### What the task requires
Looking through the entries, count each line where the string "fost" occurs, and write only the total.

Records drawn from a dataset
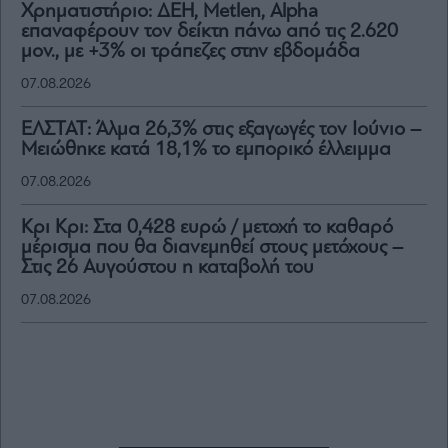
Χρηματιστήριο: ΔΕΗ, Metlen, Αlpha
επαναφέρουν τον δείκτη πάνω από τις 2.620
μον., με +3% οι τράπεζες στην εβδομάδα
07.08.2026
ΕΛΣΤΑΤ: Άλμα 26,3% στις εξαγωγές τον Ιούνιο –
Μειώθηκε κατά 18,1% το εμπορικό έλλειμμα
07.08.2026
Κρι Κρι: Στα 0,428 ευρώ / μετοχή το καθαρό
μέρισμα που θα διανεμηθεί στους μετόχους –
Στις 26 Αυγούστου η καταβολή του
07.08.2026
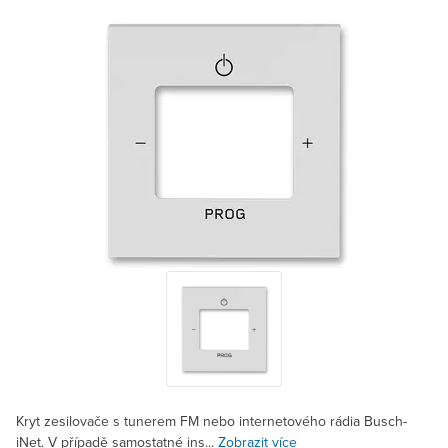
Kryt zesilovače s tunerem FM nebo internetového rádia Busch-
iNet. V případě samostatné ins...
Zobrazit více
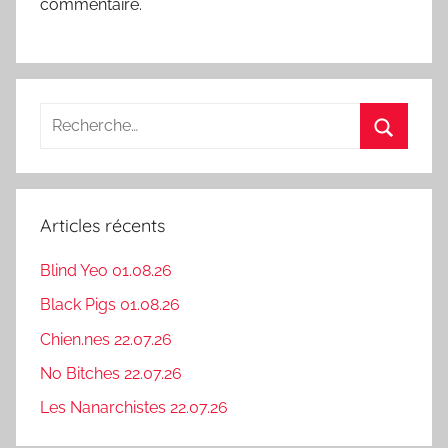
commentaire.
Recherche
pour
Recherc
:
Articles récents
Blind Yeo 01.08.26
Black Pigs 01.08.26
Chien.nes 22.07.26
No Bitches 22.07.26
Les Nanarchistes 22.07.26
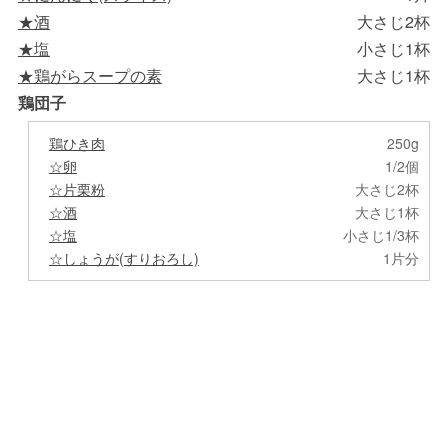
★酒
大さじ2杯
★塩
小さじ1杯
★鶏がらスープの素
大さじ1杯
鶏団子
鶏ひき肉
250g
☆卵
1/2個
☆片栗粉
大さじ2杯
☆酒
大さじ1杯
☆塩
小さじ1/3杯
☆しょうが(すりおろし)
1片分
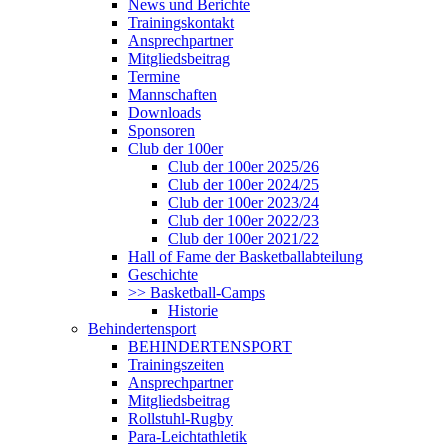
News und Berichte
Trainingskontakt
Ansprechpartner
Mitgliedsbeitrag
Termine
Mannschaften
Downloads
Sponsoren
Club der 100er
Club der 100er 2025/26
Club der 100er 2024/25
Club der 100er 2023/24
Club der 100er 2022/23
Club der 100er 2021/22
Hall of Fame der Basketballabteilung
Geschichte
>> Basketball-Camps
Historie
Behindertensport
BEHINDERTENSPORT
Trainingszeiten
Ansprechpartner
Mitgliedsbeitrag
Rollstuhl-Rugby
Para-Leichtathletik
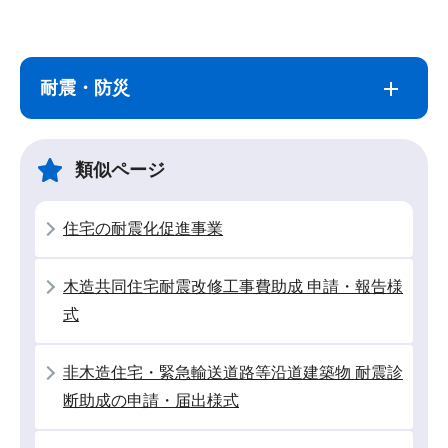
サ
本
ブ
文
耐震・防災
ナ
こ
ビ
こ
ゲ
ま
類似ページ
ー
で
シ
住宅の耐震化促進事業
ョ
ン
木造共同住宅耐震改修工事費助成 申請・報告様
こ
式
こ
か
非木造住宅・緊急輸送道路等沿道建築物 耐震診
ら
断助成の申請・届出様式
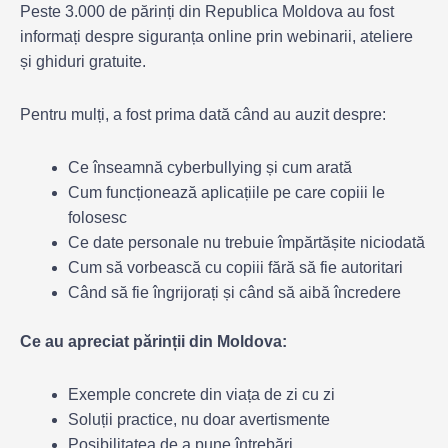
Peste 3.000 de părinți din Republica Moldova au fost
informați despre siguranța online prin webinarii, ateliere
și ghiduri gratuite.
Pentru mulți, a fost prima dată când au auzit despre:
Ce înseamnă cyberbullying și cum arată
Cum funcționează aplicațiile pe care copiii le
folosesc
Ce date personale nu trebuie împărtășite niciodată
Cum să vorbească cu copiii fără să fie autoritari
Când să fie îngrijorați și când să aibă încredere
Ce au apreciat părinții din Moldova:
Exemple concrete din viața de zi cu zi
Soluții practice, nu doar avertismente
Posibilitatea de a pune întrebări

### Answer section
2